Copy out every one of the items below word for word, leaving the pictures out of your copy.

- - - -

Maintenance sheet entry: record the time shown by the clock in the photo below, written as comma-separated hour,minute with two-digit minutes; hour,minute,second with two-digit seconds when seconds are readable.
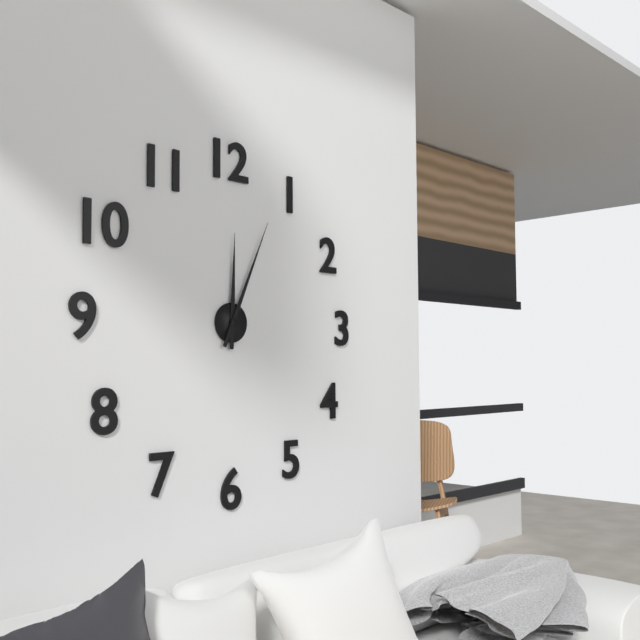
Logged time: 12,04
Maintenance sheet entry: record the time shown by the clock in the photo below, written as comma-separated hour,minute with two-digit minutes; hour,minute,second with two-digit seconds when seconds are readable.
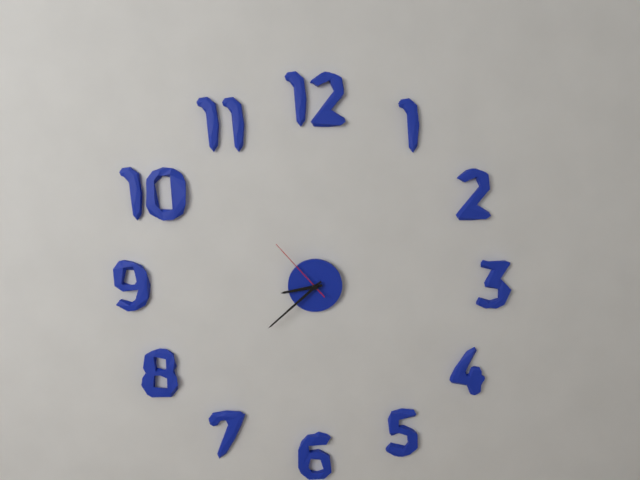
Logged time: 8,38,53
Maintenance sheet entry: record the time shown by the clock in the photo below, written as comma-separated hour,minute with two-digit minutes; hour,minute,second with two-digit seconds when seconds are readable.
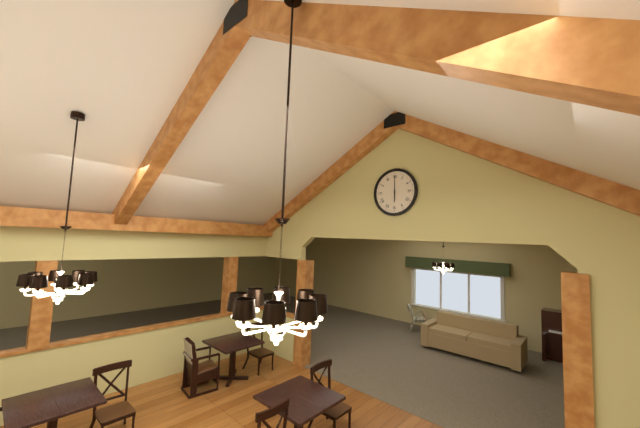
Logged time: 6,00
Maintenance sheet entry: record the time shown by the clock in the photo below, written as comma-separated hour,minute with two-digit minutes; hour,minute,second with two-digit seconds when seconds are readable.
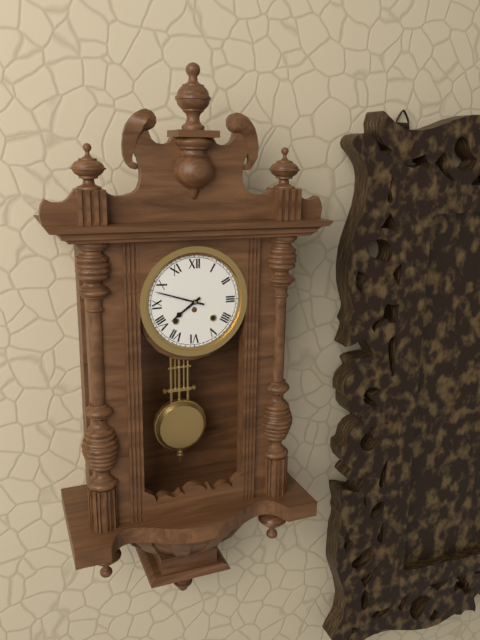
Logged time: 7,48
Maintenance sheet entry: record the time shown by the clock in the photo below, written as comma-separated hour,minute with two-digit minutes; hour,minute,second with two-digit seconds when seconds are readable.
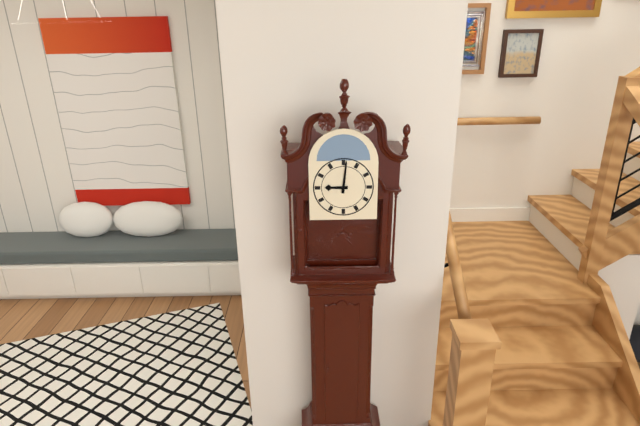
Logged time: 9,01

- - - -

■ Answer in full
Maintenance sheet entry: record the time shown by the clock in the photo below, written as comma-separated hour,minute with two-digit minutes; hour,minute,second with two-digit seconds when seconds are readable.
Logged time: 12,04
Maintenance sheet entry: record the time shown by the clock in the photo below, written as comma-separated hour,minute with two-digit minutes; hour,minute,second with two-digit seconds when seconds are readable.
Logged time: 8,38,53
Maintenance sheet entry: record the time shown by the clock in the photo below, written as comma-separated hour,minute with two-digit minutes; hour,minute,second with two-digit seconds when seconds are readable.
Logged time: 6,00
Maintenance sheet entry: record the time shown by the clock in the photo below, written as comma-separated hour,minute with two-digit minutes; hour,minute,second with two-digit seconds when seconds are readable.
Logged time: 7,48
Maintenance sheet entry: record the time shown by the clock in the photo below, written as comma-separated hour,minute with two-digit minutes; hour,minute,second with two-digit seconds when seconds are readable.
Logged time: 9,01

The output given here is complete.